パラグアイの言い伝え

マテ茶の話

 昔、月の神と雲の神がいました。二人はとても仲良しで、時々空から地上に降りてきて、森の中で遊ぶのが好きでした。
 森には、きれいな花が咲き乱れ、大きな木々が涼しい木陰をつくり、清らかな水をたたえた美しい湖もありました。二人が地上にいる時は、女の子に姿をかえ、花輪をつくったり、木の陰で語り合ったり、水浴びをしたりして楽しく遊んでいました。
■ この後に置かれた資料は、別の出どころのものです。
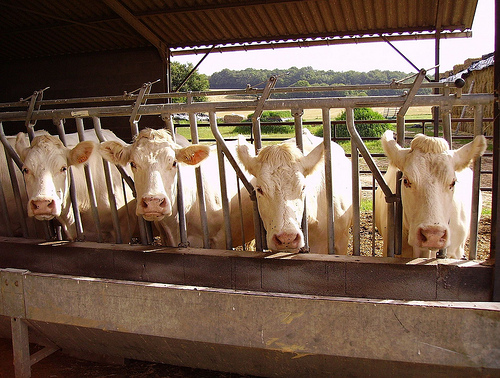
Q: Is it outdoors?
A: Yes, it is outdoors.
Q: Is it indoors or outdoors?
A: It is outdoors.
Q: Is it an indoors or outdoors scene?
A: It is outdoors.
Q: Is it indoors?
A: No, it is outdoors.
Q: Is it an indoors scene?
A: No, it is outdoors.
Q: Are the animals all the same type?
A: Yes, all the animals are cows.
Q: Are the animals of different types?
A: No, all the animals are cows.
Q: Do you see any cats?
A: No, there are no cats.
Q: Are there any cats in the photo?
A: No, there are no cats.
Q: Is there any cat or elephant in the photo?
A: No, there are no cats or elephants.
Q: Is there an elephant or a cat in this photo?
A: No, there are no cats or elephants.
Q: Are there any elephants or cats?
A: No, there are no cats or elephants.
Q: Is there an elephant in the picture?
A: No, there are no elephants.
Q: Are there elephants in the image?
A: No, there are no elephants.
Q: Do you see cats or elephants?
A: No, there are no elephants or cats.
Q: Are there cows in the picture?
A: Yes, there is a cow.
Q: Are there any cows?
A: Yes, there is a cow.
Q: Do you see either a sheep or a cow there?
A: Yes, there is a cow.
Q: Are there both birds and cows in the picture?
A: No, there is a cow but no birds.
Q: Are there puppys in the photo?
A: No, there are no puppys.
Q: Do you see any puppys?
A: No, there are no puppys.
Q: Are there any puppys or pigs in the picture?
A: No, there are no puppys or pigs.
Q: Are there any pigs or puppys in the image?
A: No, there are no puppys or pigs.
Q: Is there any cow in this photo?
A: Yes, there is a cow.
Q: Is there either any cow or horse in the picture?
A: Yes, there is a cow.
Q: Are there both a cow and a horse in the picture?
A: No, there is a cow but no horses.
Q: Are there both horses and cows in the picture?
A: No, there is a cow but no horses.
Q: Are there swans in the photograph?
A: No, there are no swans.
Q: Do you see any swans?
A: No, there are no swans.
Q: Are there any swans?
A: No, there are no swans.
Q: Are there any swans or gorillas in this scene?
A: No, there are no swans or gorillas.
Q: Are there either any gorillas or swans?
A: No, there are no swans or gorillas.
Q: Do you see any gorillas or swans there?
A: No, there are no swans or gorillas.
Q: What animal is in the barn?
A: The cow is in the barn.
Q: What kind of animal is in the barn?
A: The animal is a cow.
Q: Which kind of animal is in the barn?
A: The animal is a cow.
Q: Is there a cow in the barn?
A: Yes, there is a cow in the barn.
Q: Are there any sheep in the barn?
A: No, there is a cow in the barn.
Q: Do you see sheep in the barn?
A: No, there is a cow in the barn.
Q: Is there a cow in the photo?
A: Yes, there is a cow.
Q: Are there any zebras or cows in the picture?
A: Yes, there is a cow.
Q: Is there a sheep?
A: No, there is no sheep.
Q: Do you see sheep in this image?
A: No, there are no sheep.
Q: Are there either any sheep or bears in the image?
A: No, there are no sheep or bears.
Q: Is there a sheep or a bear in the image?
A: No, there are no sheep or bears.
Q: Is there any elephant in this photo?
A: No, there are no elephants.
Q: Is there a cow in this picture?
A: Yes, there is a cow.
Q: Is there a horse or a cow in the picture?
A: Yes, there is a cow.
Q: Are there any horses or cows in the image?
A: Yes, there is a cow.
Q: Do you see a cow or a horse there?
A: Yes, there is a cow.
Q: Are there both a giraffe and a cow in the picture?
A: No, there is a cow but no giraffes.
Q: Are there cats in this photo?
A: No, there are no cats.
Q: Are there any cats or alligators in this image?
A: No, there are no cats or alligators.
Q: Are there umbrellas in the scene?
A: No, there are no umbrellas.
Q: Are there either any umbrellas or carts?
A: No, there are no umbrellas or carts.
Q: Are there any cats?
A: No, there are no cats.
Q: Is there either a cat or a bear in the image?
A: No, there are no cats or bears.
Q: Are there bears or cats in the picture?
A: No, there are no cats or bears.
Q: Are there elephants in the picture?
A: No, there are no elephants.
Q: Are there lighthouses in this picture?
A: No, there are no lighthouses.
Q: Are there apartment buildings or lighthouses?
A: No, there are no lighthouses or apartment buildings.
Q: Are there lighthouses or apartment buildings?
A: No, there are no lighthouses or apartment buildings.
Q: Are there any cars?
A: No, there are no cars.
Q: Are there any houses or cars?
A: No, there are no cars or houses.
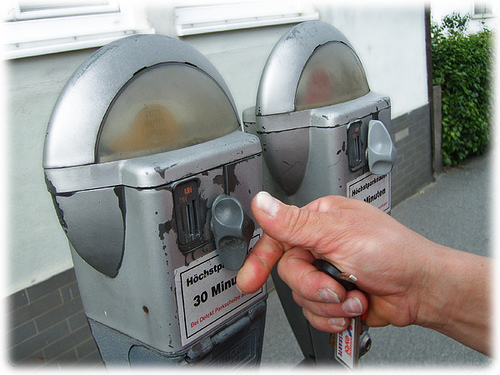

 ある日、いつものように女の子の姿で森の中にいた二人の目の前に、突然大きなトラが襲い掛かってきました。
 「キャー。たすけてー。」
と、二人は悲鳴をあげて逃げまどいました。幸いなことに、近くで猟をしていた猟師が、その声を聞いて駆けつけてきました。猟師は、自分が持っていた矢を、トラをめがけて打ち放ち、トラはばったり倒れて動かなくなりました。猟師が駆け寄ってきたところ、二人の姿は見えなくなっていました。
 「どこへ行ったのだろう。不思議だなあ。」
と思いながら、猟師は家に帰りました。
 その夜、猟師は夢を見ました。夢の中には二人の女の子がでてきました。
 「私たちは神さまです。今日、私たちを助けてくれたお礼にこの木をあげます。この木は『カア』の木と言います。病気の人にはとてもいい薬になります。」
 次の日、猟師はきのうの場所へ行きました。きのうの大きなトラの姿はなく、そこには小さな木が1本はえていました。『カア』の木です。
 猟師はその木を家へ持って帰り、その葉を皆に分けてあげました。おかげでみな病気をしないで、健康に暮らしたということです。
 この『カア』の木がマテ茶です。パラグアイではこのお茶をとても大事にしています。神様にいただいた木だからです。